Peña de Bernal, Querétaro 

El tañido de las campanas de la iglesia se pierden entre los acordes de la música que se escucha en todo el pueblo. Una bocina emite los acordes del piano de Chopin. Sí, con una basta. Pareciera que en ella recae la responsabilidad de marcar el ritmo de la vida del lugar. De este modo, no importa en que punto, en que calle, en que esquina te encuentres, puedes escuchar la música y ver la Peña.

El hilo conductor lo da la música y la compañía va por cuenta de una enorme piedra que corona una montaña. Son unas cuantas calles de un pueblecito mexicano en el que los colores salen al encuentro del visitante. Por instantes, sientes que estás en un set cinematográfico preparado especialmente para rodar una película. Si entrecierras los ojos, imagino que podrás ver a Dolores del Río al lado de Pedro Armendariz o a Jorge Negrete llevando serenata a María Felix o a Pedro Infante caminando junto a Luis Aguilar.
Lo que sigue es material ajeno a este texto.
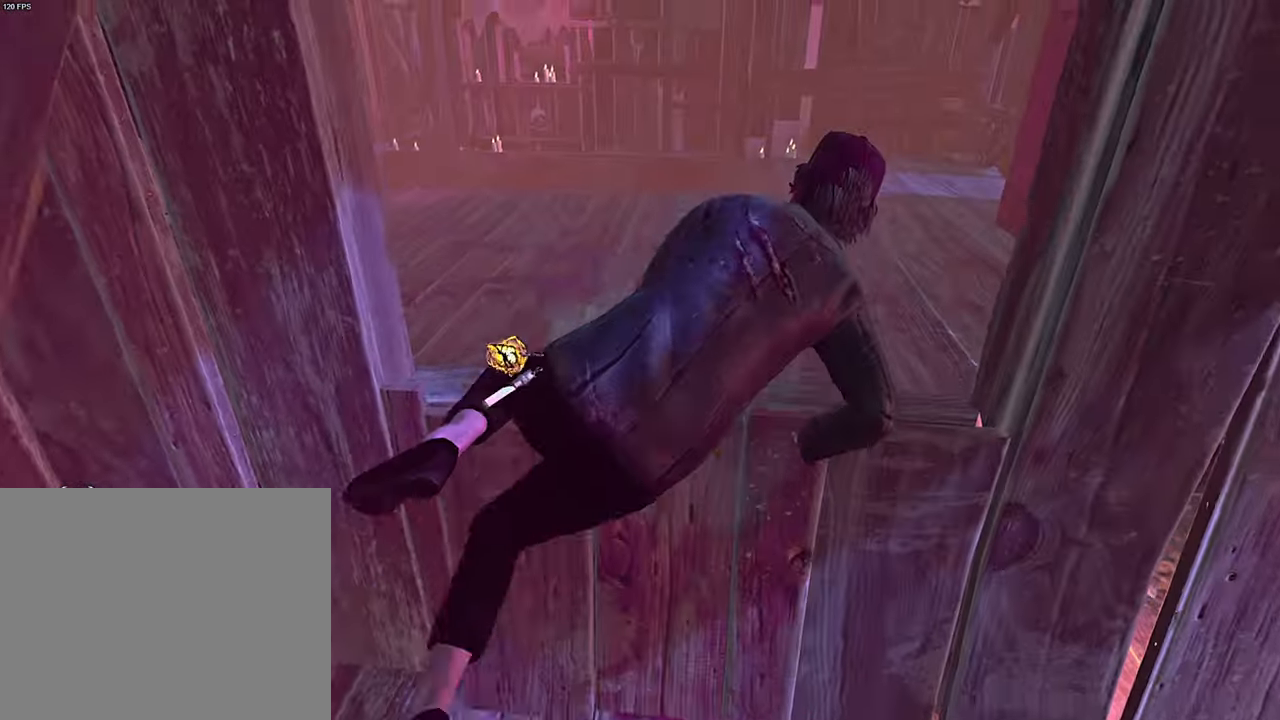
{"keys": ["d", "w"], "events": [[200, "w", "down"], [466, "d", "down"]]}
Peña de Bernal es un pueblo mágico en el estado de Querétaro. Esta situado en la ruta del queso y el vino. Tiene el cielo azul intenso, el aire limpio y las nubes blancas. Las calles están bien trazadas, la movilidad es comi de libro de texto, conviven automóviles, bicicletas, caballos, burros y peatones en armonía. Aquí se puede admirar el tercer monolito más grande del mundo.

Dicen que la peña era un volcán que después de hacer erupción, decidió irse a dormir. El crater está tapado por la lava que se solidificó. El magma que quedó como coraza es lo que formó este monolito que sería el mas grande del mindo si no existiera el Peñón de Gibraltar en el Mediterráneo o el Pao de Açucar en Río de Janeiro. 

La artesanía está influenciada por las piedras minerales de la región y por la lana que trabajan las manos indígenas. Esta es región chichimeca y otomí. Lso rasgos de los habitantes de la ciudad respinden a la herencia indigena. Disfrutamos un clima de veinte grados, delicioso. La gente nos dice que por las noches baja la temperatura y se prenden las chimeneas. 

Los helados artesanales de carrito son deliciosos, los vende una hermosa mujer de piel morena, trenzas negras que le llegan a la cintura y un rostro en el que se contiene todo el tiempo. En la iglesia, los santos están tapados con un lienzo morado. Aquí se siguen las antiguas tradiciones católicas. La virgen de Dolores está en el centro del altar. Es el viernes previo a la Semana Santa. 

Comemos en una terraza desde la que se ven tanto la peña como la plaza del pueblo. Desde ahí, siento que domingo no todo lo que sucede ahí. La bocina sigue emitiendo acordes, ahora no es Chopin, es Tracy Chapman. Las campanas vuelven a sonar. Los tañidos entran al corazón y dan tanta alegría. Sí, Bernal, su Peña, su plaza, su gente y sus colores tienen algo mágico.